[Collected data entries]
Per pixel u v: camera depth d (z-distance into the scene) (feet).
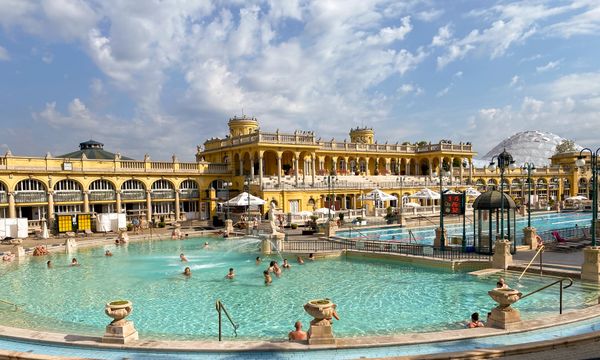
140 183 175.01
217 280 79.56
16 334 43.96
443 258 89.15
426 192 173.47
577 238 113.09
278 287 73.51
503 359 35.58
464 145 263.29
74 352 40.19
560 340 38.29
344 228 151.02
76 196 158.10
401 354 38.22
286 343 40.55
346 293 68.44
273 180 195.52
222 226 167.22
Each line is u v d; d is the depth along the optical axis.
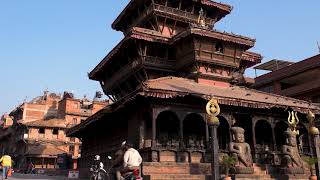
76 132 39.75
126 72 37.88
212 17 43.72
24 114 85.94
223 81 33.97
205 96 23.91
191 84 28.75
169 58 36.53
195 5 41.56
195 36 32.59
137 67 35.41
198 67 32.97
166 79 28.75
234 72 36.16
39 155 69.81
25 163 71.00
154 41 34.78
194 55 32.66
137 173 11.71
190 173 21.95
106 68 42.75
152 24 39.66
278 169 24.22
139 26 41.81
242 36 34.53
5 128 99.25
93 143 38.44
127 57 37.81
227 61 34.19
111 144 31.52
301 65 53.03
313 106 31.41
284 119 29.09
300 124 30.41
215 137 17.52
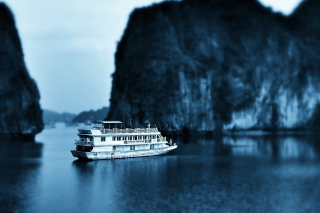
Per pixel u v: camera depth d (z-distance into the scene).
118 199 54.41
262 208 51.16
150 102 198.00
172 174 71.94
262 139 166.12
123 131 89.69
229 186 63.00
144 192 58.31
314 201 54.62
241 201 54.31
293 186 63.53
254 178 69.50
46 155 102.88
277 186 63.34
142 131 93.56
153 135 94.56
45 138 191.00
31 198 54.75
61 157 97.19
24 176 69.50
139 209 50.12
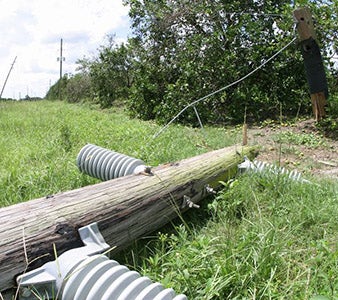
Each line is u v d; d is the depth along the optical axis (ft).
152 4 40.24
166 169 11.76
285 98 34.22
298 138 26.02
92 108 62.28
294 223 11.00
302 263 9.00
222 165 13.46
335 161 21.40
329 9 29.30
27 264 7.02
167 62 39.47
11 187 13.47
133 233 9.43
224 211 11.41
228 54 35.29
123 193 9.63
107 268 6.72
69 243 7.82
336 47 30.04
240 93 33.45
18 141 22.94
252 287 7.91
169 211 10.59
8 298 6.87
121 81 61.31
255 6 37.14
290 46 32.78
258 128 30.68
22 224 7.60
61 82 98.17
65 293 6.50
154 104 38.45
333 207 12.00
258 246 8.96
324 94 14.60
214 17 37.65
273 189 12.99
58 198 8.87
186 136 25.62
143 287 6.35
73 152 19.21
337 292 7.41
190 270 8.12
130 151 19.19
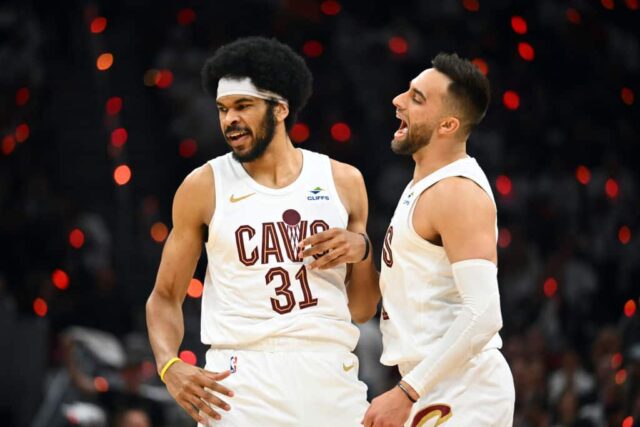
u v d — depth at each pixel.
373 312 10.41
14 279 22.31
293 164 10.04
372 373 19.80
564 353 20.05
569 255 24.86
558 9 30.94
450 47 30.86
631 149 29.22
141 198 27.84
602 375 16.77
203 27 29.84
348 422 9.68
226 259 9.76
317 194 9.94
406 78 31.05
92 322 21.94
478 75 9.20
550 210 26.86
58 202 24.70
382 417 8.70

What is being asked – Using the records above, reproduce exactly the lines from the line containing "337 292 7.41" through the last line, with both ends kept and no pictures.

Exercise response –
337 292 7.41
190 270 8.12
130 151 19.19
u v d — depth at each pixel.
373 312 10.41
14 279 22.31
293 164 10.04
372 373 19.80
564 353 20.05
569 255 24.86
558 9 30.94
450 47 30.86
631 149 29.22
141 198 27.84
602 375 16.77
203 27 29.84
348 422 9.68
226 259 9.76
317 194 9.94
406 78 31.05
92 322 21.94
478 75 9.20
550 210 26.86
58 202 24.70
382 417 8.70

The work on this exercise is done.